MBH98 use the Reduction in Error (RE) statistic to “verify” their reconstruction. Alternatives to that are the “Coefficient of Efficiency,” CE, (do not use that term as climatologists use it in economics, sociology, educational research or industrial engineering) and the old standby rho-squared, R2. Let me suggest that Henri Theil’s U statistic — “coefficient of uncertainty [of forecasts],” (Theil, H, Applied Economic Forecasts and Policy, North Holland, 1961), is superior to all three.
4) U = ( sqrt( sum( (Yhat-Y)^2) ) )
/ ( sqrt( sum(Yhat^2))+sqrt( sum(Y^2)) )
John interjects: this might be easier to read
It measures the size of the squared errors in proportion to the values being forecasted, both the forecast and the actual values. This (the original) version of the statistic goes from 0, a perfect forecast, to 1, a forecast in which the errors completely overwhelm the forecast, and because of that, I prefer it to the later version with a more tractable distribution but unbounded upper end.
But in any case I calculated all four statistics.
The results: The RE statistics for the R_short reconstructions of the individual temperature series all average well less than 0 for 100 run batches. The grand average is probably something like -20. When the reconstruction is compared on the basis of a spatial average, the RE values improve a bit, to maybe around -5. While it might be fun to hoist Dr. Mann by his own petard, remember the RE is a lousy statistic for Monte Carlos because of its asymmetrical unboundedness. Get 99 RE values of 0.5 and one of -100 (which is can happen), the conclusion on the average is a -0.5, yet the procedures might have been pretty good. The Theil’s U statistic is much more telling, at least to me. There the R_short, i.e. the MBH98 type reconstruction, never performed lower than a 0.70 while the R_full, i.e. what could be done with accurate weightings, never was over 0.2.
A note of caution: It should always be remembered that all Monte Carlo results are dependent on the parameters. For things like the Classical Linear Model (the textbook regression model), changing the parameters doesn’t change the Monte Carlo results (as to the nature or the distribution).
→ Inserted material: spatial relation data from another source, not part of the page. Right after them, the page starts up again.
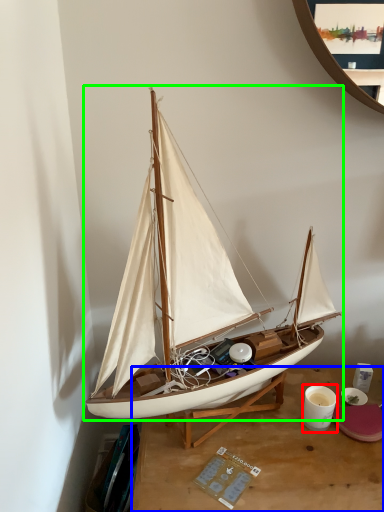
Question: Which is farther away from coffee cup (highlighted by a red box)? desk (highlighted by a blue box) or boat (highlighted by a green box)?

Choices:
 (A) desk
 (B) boat

Answer: (B)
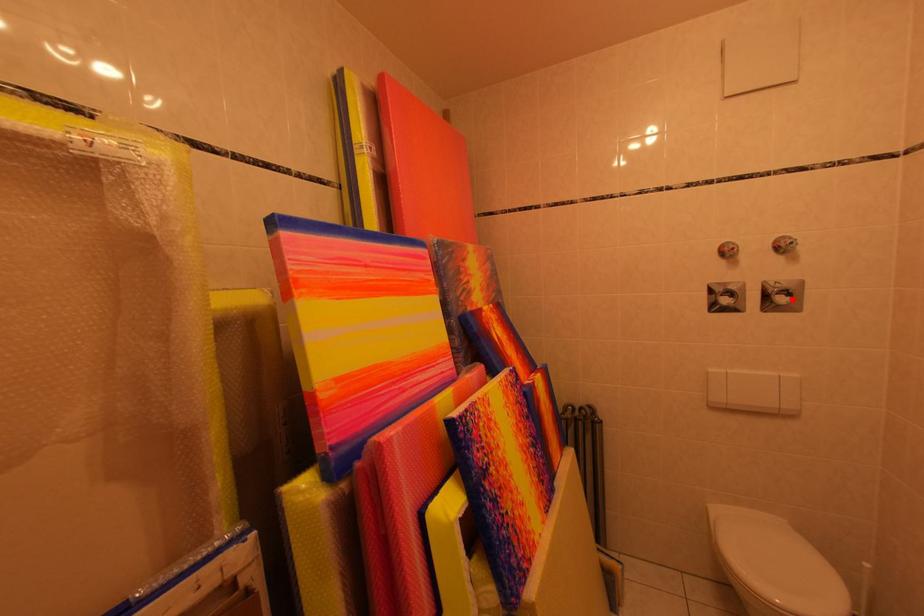
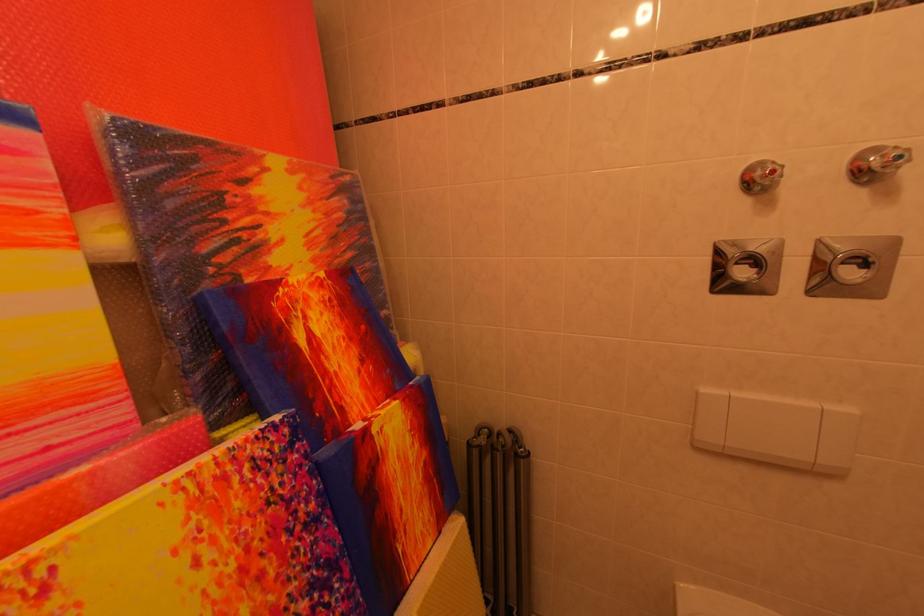
Where in the second image is the point corresponding to the highlighted location from the first image?

(864, 270)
But with more complex models, especially when nonlinearity is introduced, use beware. One would like to sample over all the parameter space, but life and computing facilities will run short. And right now I haven’t figured out just what is the appropriate variation of parameters. Also because the time consuming nature of the simulation, I am doing it right now with about half the size of MBH98’s work. I report these preliminary results because they were so dramatic and have remained unchanged across my various parameter changes. Black and white: Neofs — be that 10% of number of series or 75% — principal components constructed from the whole temperature series can reconstruct the full temperature series fairly accurately on an individual basis and very accurately on a spatial average when that reconstruction is based on the postmultiplying matrices that were jointly part of the SVD. But those same principal components cannot even reasonably reconstruct the spatial average when that reconstruction is based on the postmultiplying matrices of a short span of the full period of the temperature reconstruction.
To give a numerical flavor to the differences in the S * V’ matrices from the full versus short series SVDs, below are the two S * V’ matrices for first the full and then the short SVD on a 40 x 4 data set:
Full data S*V’ values:
-0.178 1.432 0.920 -7.440
-0.086 -5.435 3.568 -0.603
-0.849 -2.786 -4.445 -1.065
-4.448 0.398 0.540 0.250
Short data S*V’ values:
0.930 1.379 -0.599 4.414
1.126 -1.833 1.631 0.557
1.244 -0.272 -1.055 -0.320
-0.556 -0.745 -0.548 0.276
And the effect? Below is the 40th observation on the data:
0.161 -0.135 -1.872 1.108
What did the short data SVD reconstruction predict?
0.016 0.031 -0.373 -0.959
-90.0% -122.7% -80.1% -186.5%
Maybe it isn’t even necessary to go through the Monte Carlo experiments. What MBH98 and the principal components reconstruction advocates appear to be butting their collective heads against is a little linear algebra.